Restate the data below word for word. Skip any images it contains.

SUPPLIED INFORMATION section start

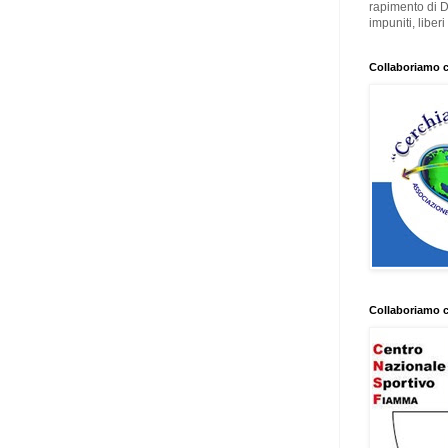
rapimento di 
impuniti, liber
Collaboriamo 
Collaboriamo 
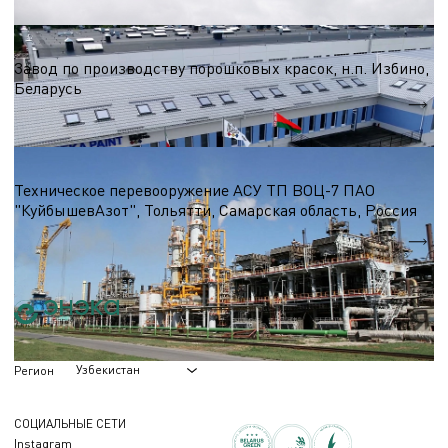
Химическая промышленность
Завод по производству порошковых красок, н.п. Избино,
Беларусь
S = 12 000 м.кв.
Химическая промышленность
Техническое перевооружение АСУ ТП ВОЦ-7 ПАО
"КуйбышевАзот", Тольятти, Самарская область, Россия
Количество сигналов ввода/вывода
310
Узбекистан
Регион
СОЦИАЛЬНЫЕ СЕТИ
Instagram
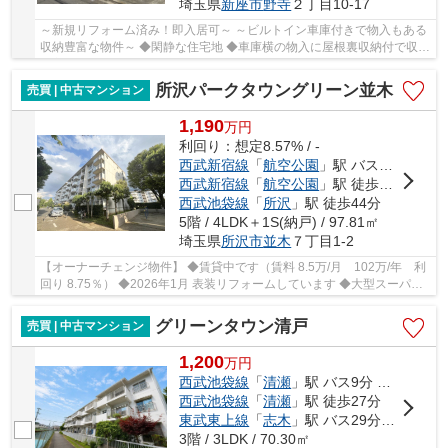
埼玉県
新座市
野寺
２丁目10-17
～新規リフォーム済み！即入居可～ ～ビルトイン車庫付きで物入もある
収納豊富な物件～ ◆閑静な住宅地 ◆車庫横の物入に屋根裏収納付で収納
豊富 ◆駐車スペースあり（車種により駐車不可...
所沢パークタウングリーン並木
売買 | 中古マンション
1,190
万
円
利回り：想定8.57% / -
西武新宿線
「
航空公園
」駅 バス8分 「並木通り団地入口」 停歩3分
西武新宿線
「
航空公園
」駅 徒歩28分
西武池袋線
「
所沢
」駅 徒歩44分
5階 / 4LDK＋1S(納戸) / 97.81㎡
埼玉県
所沢市
並木
７丁目1-2
【オーナーチェンジ物件】 ◆賃貸中です（賃料 8.5万/月 102万/年 利
回り 8.75％） ◆2026年1月 表装リフォームしています ◆大型スーパー
や小学校近くです ◆公団分譲の325戸の大型マン...
グリーンタウン清戸
売買 | 中古マンション
1,200
万
円
西武池袋線
「
清瀬
」駅 バス9分 「グリーンタウン清戸」 停歩4分
西武池袋線
「
清瀬
」駅 徒歩27分
東武東上線
「
志木
」駅 バス29分 「グリーンタウン清戸」 停歩4分
3階 / 3LDK / 70.30㎡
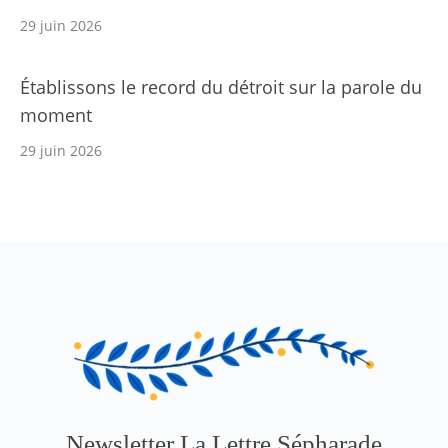
29 juin 2026
Établissons le record du détroit sur la parole du
moment
29 juin 2026
Newsletter La Lettre Sépharade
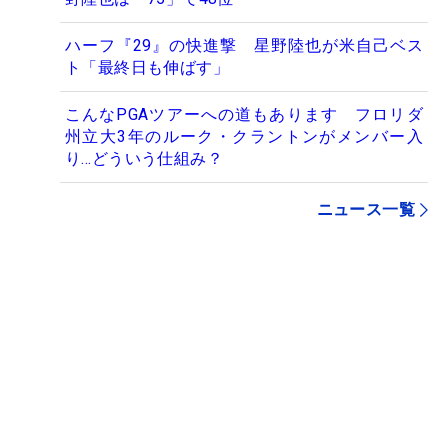
ハーフ『29』の快進撃 星野陸也が米自己ベス
ト「最終日も伸ばす」
こんなPGAツアーへの道もあります フロリダ
州立大3年のルーク・クラントンがメンバー入
り…どういう仕組み？
ニュース一覧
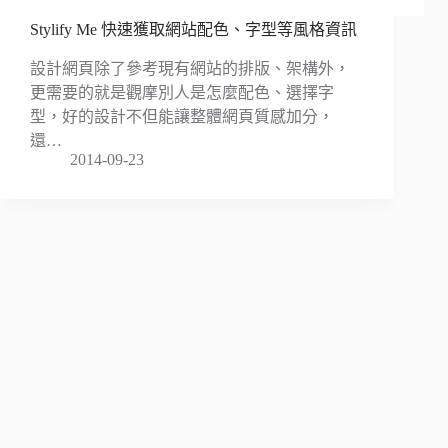
Stylify Me 快速獲取網站配色、字型等風格資訊
設計網頁除了參考現有網站的排版、架構外，
更需要的就是觀摩別人是怎麼配色、選擇字
型，好的設計不但能讓整體網頁質感加分，
還…
2014-09-23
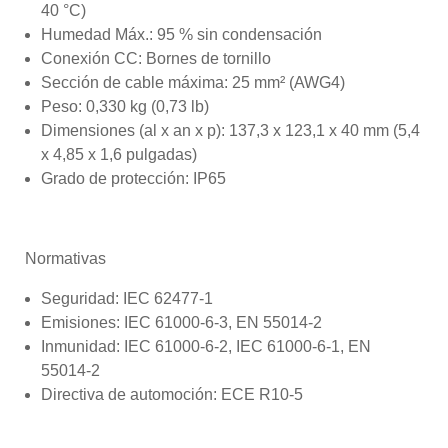
40 °C)
Humedad Máx.: 95 % sin condensación
Conexión CC: Bornes de tornillo
Sección de cable máxima: 25 mm² (AWG4)
Peso: 0,330 kg (0,73 lb)
Dimensiones (al x an x p): 137,3 x 123,1 x 40 mm (5,4
x 4,85 x 1,6 pulgadas)
Grado de protección: IP65
Normativas
Seguridad:
IEC 62477-1
Emisiones:
IEC 61000-6-3, EN 55014-2
Inmunidad:
IEC 61000-6-2, IEC 61000-6-1, EN
55014-2
Directiva de automoción: ECE R10-5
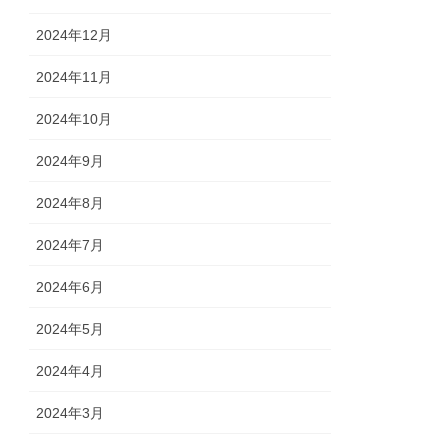
2024年12月
2024年11月
2024年10月
2024年9月
2024年8月
2024年7月
2024年6月
2024年5月
2024年4月
2024年3月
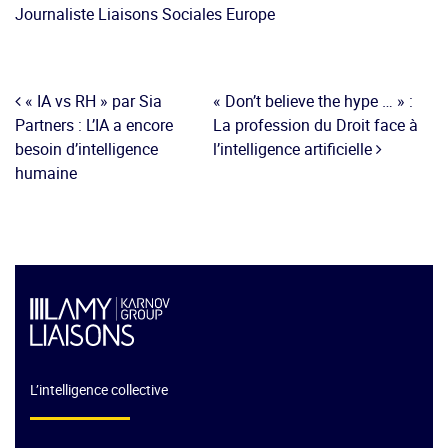
Journaliste Liaisons Sociales Europe
« IA vs RH » par Sia
« Don’t believe the hype … » :
Partners : L’IA a encore
La profession du Droit face à
besoin d’intelligence
l’intelligence artificielle
humaine
L’intelligence collective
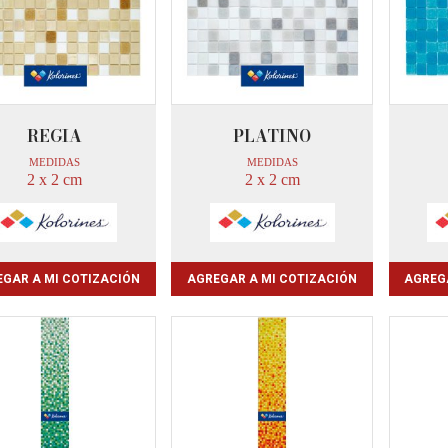
REGIA
PLATINO
MEDIDAS
MEDIDAS
2 x 2 cm
2 x 2 cm
GAR A MI COTIZACIÓN
AGREGAR A MI COTIZACIÓN
AGREG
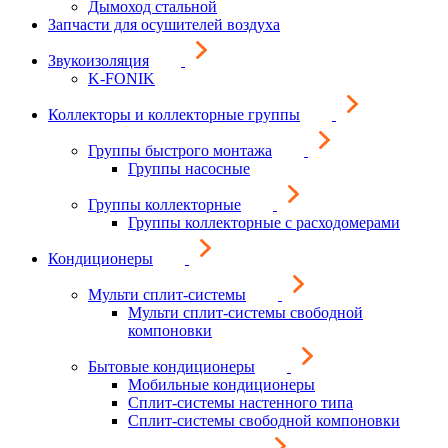
Дымоход стальной
Запчасти для осушителей воздуха
Звукоизоляция
K-FONIK
Коллекторы и коллекторные группы
Группы быстрого монтажа
Группы насосные
Группы коллекторные
Группы коллекторные с расходомерами
Кондиционеры
Мульти сплит-системы
Мульти сплит-системы свободной
компоновки
Бытовые кондиционеры
Мобильные кондиционеры
Сплит-системы настенного типа
Сплит-системы свободной компоновки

SUPPLIED INFORMATION section end

▸ **SOLUTION TO THIS PROBLEM**
rapimento di 
impuniti, liber
Collaboriamo 
Collaboriamo 
Химическая промышленность
Завод по производству порошковых красок, н.п. Избино,
Беларусь
S = 12 000 м.кв.
Химическая промышленность
Техническое перевооружение АСУ ТП ВОЦ-7 ПАО
"КуйбышевАзот", Тольятти, Самарская область, Россия
Количество сигналов ввода/вывода
310
Узбекистан
Регион
СОЦИАЛЬНЫЕ СЕТИ
Instagram
埼玉県
新座市
野寺
２丁目10-17
～新規リフォーム済み！即入居可～ ～ビルトイン車庫付きで物入もある
収納豊富な物件～ ◆閑静な住宅地 ◆車庫横の物入に屋根裏収納付で収納
豊富 ◆駐車スペースあり（車種により駐車不可...
所沢パークタウングリーン並木
売買 | 中古マンション
1,190
万
円
利回り：想定8.57% / -
西武新宿線
「
航空公園
」駅 バス8分 「並木通り団地入口」 停歩3分
西武新宿線
「
航空公園
」駅 徒歩28分
西武池袋線
「
所沢
」駅 徒歩44分
5階 / 4LDK＋1S(納戸) / 97.81㎡
埼玉県
所沢市
並木
７丁目1-2
【オーナーチェンジ物件】 ◆賃貸中です（賃料 8.5万/月 102万/年 利
回り 8.75％） ◆2026年1月 表装リフォームしています ◆大型スーパー
や小学校近くです ◆公団分譲の325戸の大型マン...
グリーンタウン清戸
売買 | 中古マンション
1,200
万
円
西武池袋線
「
清瀬
」駅 バス9分 「グリーンタウン清戸」 停歩4分
西武池袋線
「
清瀬
」駅 徒歩27分
東武東上線
「
志木
」駅 バス29分 「グリーンタウン清戸」 停歩4分
3階 / 3LDK / 70.30㎡
29 juin 2026
Établissons le record du détroit sur la parole du
moment
29 juin 2026
Newsletter La Lettre Sépharade
ハーフ『29』の快進撃 星野陸也が米自己ベス
ト「最終日も伸ばす」
こんなPGAツアーへの道もあります フロリダ
州立大3年のルーク・クラントンがメンバー入
り…どういう仕組み？
ニュース一覧
Stylify Me 快速獲取網站配色、字型等風格資訊
設計網頁除了參考現有網站的排版、架構外，
更需要的就是觀摩別人是怎麼配色、選擇字
型，好的設計不但能讓整體網頁質感加分，
還…
2014-09-23
40 °C)
Humedad Máx.: 95 % sin condensación
Conexión CC: Bornes de tornillo
Sección de cable máxima: 25 mm² (AWG4)
Peso: 0,330 kg (0,73 lb)
Dimensiones (al x an x p): 137,3 x 123,1 x 40 mm (5,4
x 4,85 x 1,6 pulgadas)
Grado de protección: IP65
Normativas
Seguridad:
IEC 62477-1
Emisiones:
IEC 61000-6-3, EN 55014-2
Inmunidad:
IEC 61000-6-2, IEC 61000-6-1, EN
55014-2
Directiva de automoción: ECE R10-5
2024年12月
2024年11月
2024年10月
2024年9月
2024年8月
2024年7月
2024年6月
2024年5月
2024年4月
2024年3月
Journaliste Liaisons Sociales Europe
« IA vs RH » par Sia
« Don’t believe the hype … » :
Partners : L’IA a encore
La profession du Droit face à
besoin d’intelligence
l’intelligence artificielle
humaine
L’intelligence collective
REGIA
PLATINO
MEDIDAS
MEDIDAS
2 x 2 cm
2 x 2 cm
GAR A MI COTIZACIÓN
AGREGAR A MI COTIZACIÓN
AGREG
Дымоход стальной
Запчасти для осушителей воздуха
Звукоизоляция
K-FONIK
Коллекторы и коллекторные группы
Группы быстрого монтажа
Группы насосные
Группы коллекторные
Группы коллекторные с расходомерами
Кондиционеры
Мульти сплит-системы
Мульти сплит-системы свободной
компоновки
Бытовые кондиционеры
Мобильные кондиционеры
Сплит-системы настенного типа
Сплит-системы свободной компоновки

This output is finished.